On the 12th of May, I woke up with a smile. The previous night, I had finally reached my fundraising target of £1,000 and I felt prepared for the Lagos half-marathon. I was happy!

I was diagnosed with MS nearly 20 years ago. The first years were really tough both physically and emotionally. In 2004, I decided to change my life: I stopped smoking and started to practise yoga daily. I progressively got better but it’s only since I began the OMS programme seven years ago that I feel healthier and stronger than I ever was.

This is why I wanted to raise money: to show my gratitude and help support OMS amazing work. I’m very thankful to all those who sponsored me.

I had run a half marathon before, in the UK. It had been a nightmare. After 16 kilometres, shooting pains started to run along my spine and arms, and I had pins and needles all over my legs. I kept moving forward but I doubt anybody would have said I was running. ‘Dragging myself along’ seems more accurate.
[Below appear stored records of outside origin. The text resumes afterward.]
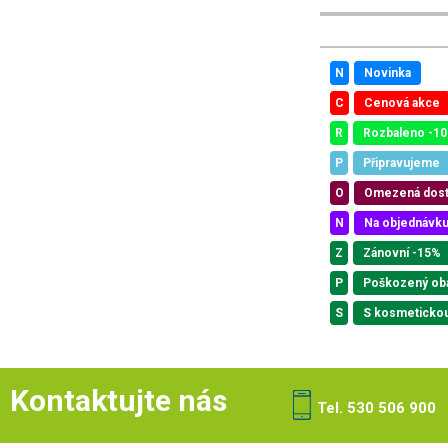
N
Novinka
C
Cenová akce
R
Rozbaleno -1
P
Připravujeme
O
Omezená dos
N
Na objednávk
Z
Zánovní -15%
P
Poškozený ob
S
S kosmeticko
Kontaktujte nás
Tel. 530 506 900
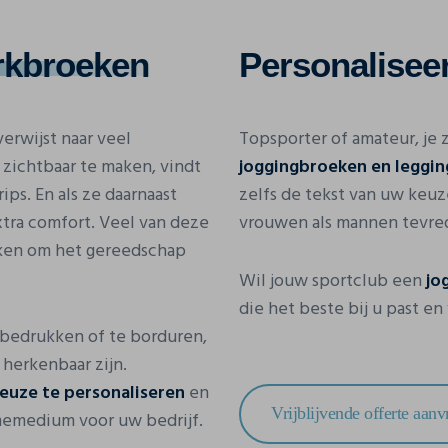
rkbroeken
Personalisee
erwijst naar veel
Topsporter of amateur, je 
zichtbaar te maken, vindt
joggingbroeken en leggin
ps. En als ze daarnaast
zelfs de tekst van uw keu
tra comfort. Veel van deze
vrouwen als mannen tevred
ken om het gereedschap
Wil jouw sportclub een
jo
die het beste bij u past en
e bedrukken of te borduren,
herkenbaar zijn.
euze te personaliseren
en
Vrijblijvende offerte aan
memedium voor uw bedrijf.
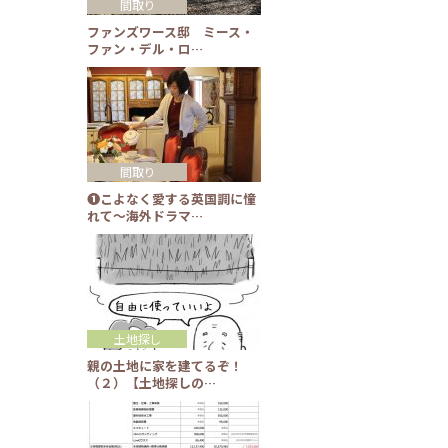
間取り
ファンズワース邸 ミース・
ファン・デル・ロ…
間取り
❶こよなく愛する英国調に憧
れて～海外ドラマ…
土地探し
親の土地に家を建てるぞ！
（２）【土地探しの…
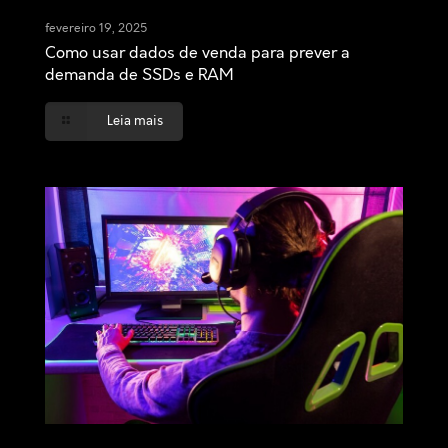
fevereiro 19, 2025
Como usar dados de venda para prever a
demanda de SSDs e RAM
Leia mais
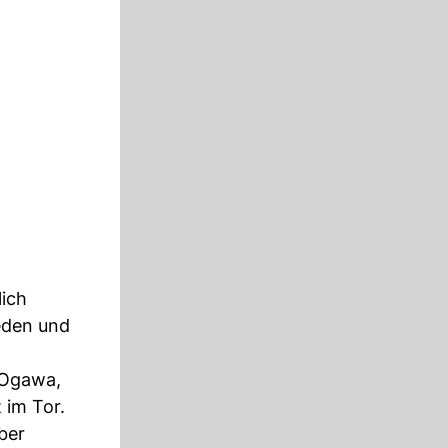
lich
eden und
i Ogawa,
 im Tor.
ber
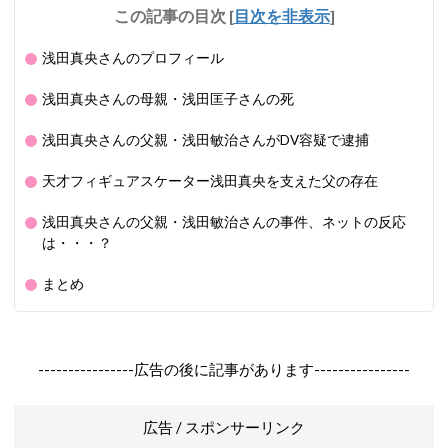
この記事の目次
[
目次を非表示
]
浅田真央さんのプロフィール
浅田真央さんの母親・浅田匡子さんの死
浅田真央さんの父親・浅田敏治さんがDV容疑で逮捕
天才フィギュアスケーター浅田真央を支えた父の存在
浅田真央さんの父親・浅田敏治さんの事件、ネットの反応
は・・・？
まとめ
----------------広告の後に記事があります----------------
広告 / スポンサーリンク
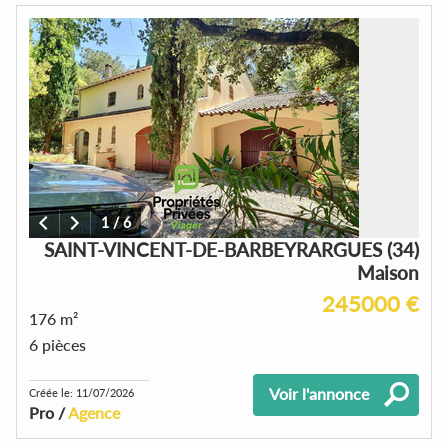
1
/
6
SAINT-VINCENT-DE-BARBEYRARGUES (34)
Maison
245000 €
176 m²
6 pièces
Voir l'annonce
Créée le: 11/07/2026
Pro /
Agence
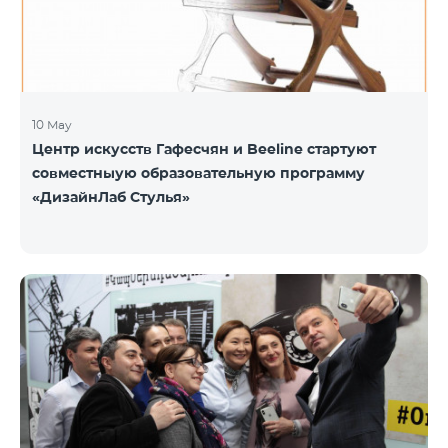
10 May
Центр искусств Гафесчян и Beeline стартуют
совместныую образовательную программу
«ДизайнЛаб Стулья»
For a while, I was hesitant to give it another try and I probably wouldn’t have done it if it weren’t for such a good cause. Once I made up my mind, my aim was to finish the race with a smile and I made sure I was really well-prepared.
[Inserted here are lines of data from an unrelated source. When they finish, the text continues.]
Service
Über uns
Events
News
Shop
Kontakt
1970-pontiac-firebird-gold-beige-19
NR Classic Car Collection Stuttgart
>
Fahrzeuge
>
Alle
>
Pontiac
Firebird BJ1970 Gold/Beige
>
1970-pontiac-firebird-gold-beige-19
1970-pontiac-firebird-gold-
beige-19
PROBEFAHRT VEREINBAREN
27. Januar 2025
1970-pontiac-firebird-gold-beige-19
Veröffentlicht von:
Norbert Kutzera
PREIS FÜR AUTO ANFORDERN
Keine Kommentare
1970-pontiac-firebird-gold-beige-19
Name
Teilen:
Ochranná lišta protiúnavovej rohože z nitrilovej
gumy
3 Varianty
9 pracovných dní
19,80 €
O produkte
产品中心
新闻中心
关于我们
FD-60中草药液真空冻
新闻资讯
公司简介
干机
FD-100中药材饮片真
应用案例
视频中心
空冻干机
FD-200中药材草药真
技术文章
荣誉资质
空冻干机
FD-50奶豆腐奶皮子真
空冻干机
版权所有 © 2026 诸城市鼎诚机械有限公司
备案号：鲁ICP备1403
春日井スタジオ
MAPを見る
Luckily, my husband Peter is an experienced runner and he became my ‘coach’. I started to prepare in October but we agreed to wait a few months before deciding which race I would run. I wanted to run in Lagos in May but I was ready to switch to another one if my coach thought I wasn’t ready!

Training preparations

My weekly programme included a long run on Sundays, an easy run on Saturdays, threshold run on Thursdays and intervals or hill training on Tuesdays. But given that we live in the Algarve hills – and that I don’t like hill training – I must confess that I tended to skip the hill training. The first few weeks were quite tiring but it got easier over time.

When I started training, I also decided to work at the gym with a personal trainer once a week. Luis, my PT, manages a running club so he was more than happy to help me prepare for the race. When I met him, I told him ‘I’m 52 and I was diagnosed with MS twenty years ago so I really need to strengthen my body. You need to push me!’ I often wish I hadn’t… He really got me to work very hard on my legs, gluteus, upper back and posture, each time adding with a smile ‘You need that for running!’
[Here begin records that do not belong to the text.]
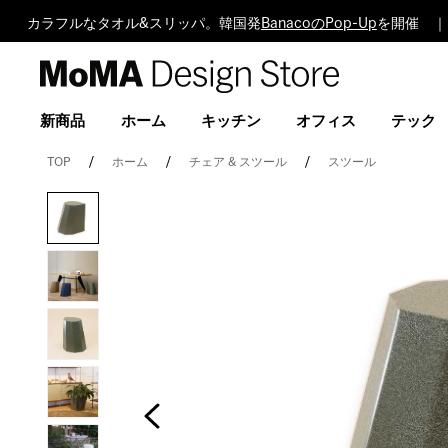
カラフルなタオル&スリッパ。韓国発
BanacoのPop-Up
を開催 ｜
MoMA
Design
Store
新商品
ホーム
キッチン
オフィス
テック
TOP
ホーム
チェア & スツール
スツール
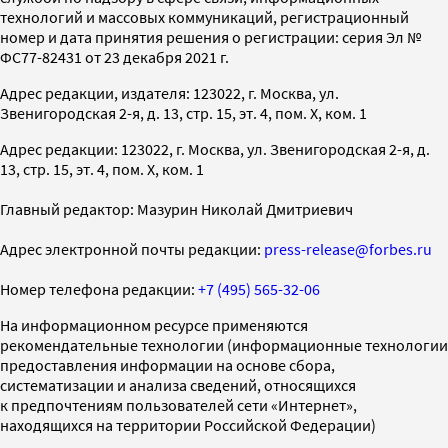
технологий и массовых коммуникаций, регистрационный
номер и дата принятия решения о регистрации: серия Эл №
ФС77-82431 от 23 декабря 2021 г.
Адрес редакции, издателя: 123022, г. Москва, ул.
Звенигородская 2-я, д. 13, стр. 15, эт. 4, пом. X, ком. 1
Адрес редакции: 123022, г. Москва, ул. Звенигородская 2-я, д.
13, стр. 15, эт. 4, пом. X, ком. 1
Главный редактор: Мазурин Николай Дмитриевич
Адрес электронной почты редакции:
press-release@forbes.ru
Номер телефона редакции:
+7 (495) 565-32-06
На информационном ресурсе применяются
рекомендательные технологии (информационные технологии
предоставления информации на основе сбора,
систематизации и анализа сведений, относящихся
к предпочтениям пользователей сети «Интернет»,
находящихся на территории Российской Федерации)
I also kept my yoga practise as it felt so good after all the hard work. Even though I lost some of my flexibility, yoga has helped me in particular to reduce stiffness and restore balance after running.

Pre-race nerves

My biggest ‘fear’ before the race was the heat. When my body temperature rises, the old MS symptoms reappear. This always happened when I ran over 15 km. With outside temperatures of 27-28 degrees, I expected to experience pain. But there were water stations after 4, 8, 12, 16, 20 km and I was able to pour water on my head and back every 2 or 3 km.  I basically ran soaked in water. This made a huge difference.

Peter was waiting for me at the finish. He had run the race too but was done half an hour before me… He was getting worried, expecting me to be in terrible pain because of the heat and also because the course was quite tough. But for the first time ever, I didn’t have any pain at all. I arrived with a big smile on my face, singing ‘Happy’ and he couldn’t believe it - I’m not allowed to say he burst out crying for joy and relief.

I kept the smile on my face for a long time. I’m absolutely delighted I raised money for OMS and ran this race. So if you ever have the opportunity to challenge yourself for OMS, make sure you’re well prepared and go for it!

Véronique is an OMS facilitator, having presented at the AMEX 2017: 7 Steps to Overcoming MS Event in Brighton on the 22nd October 2017.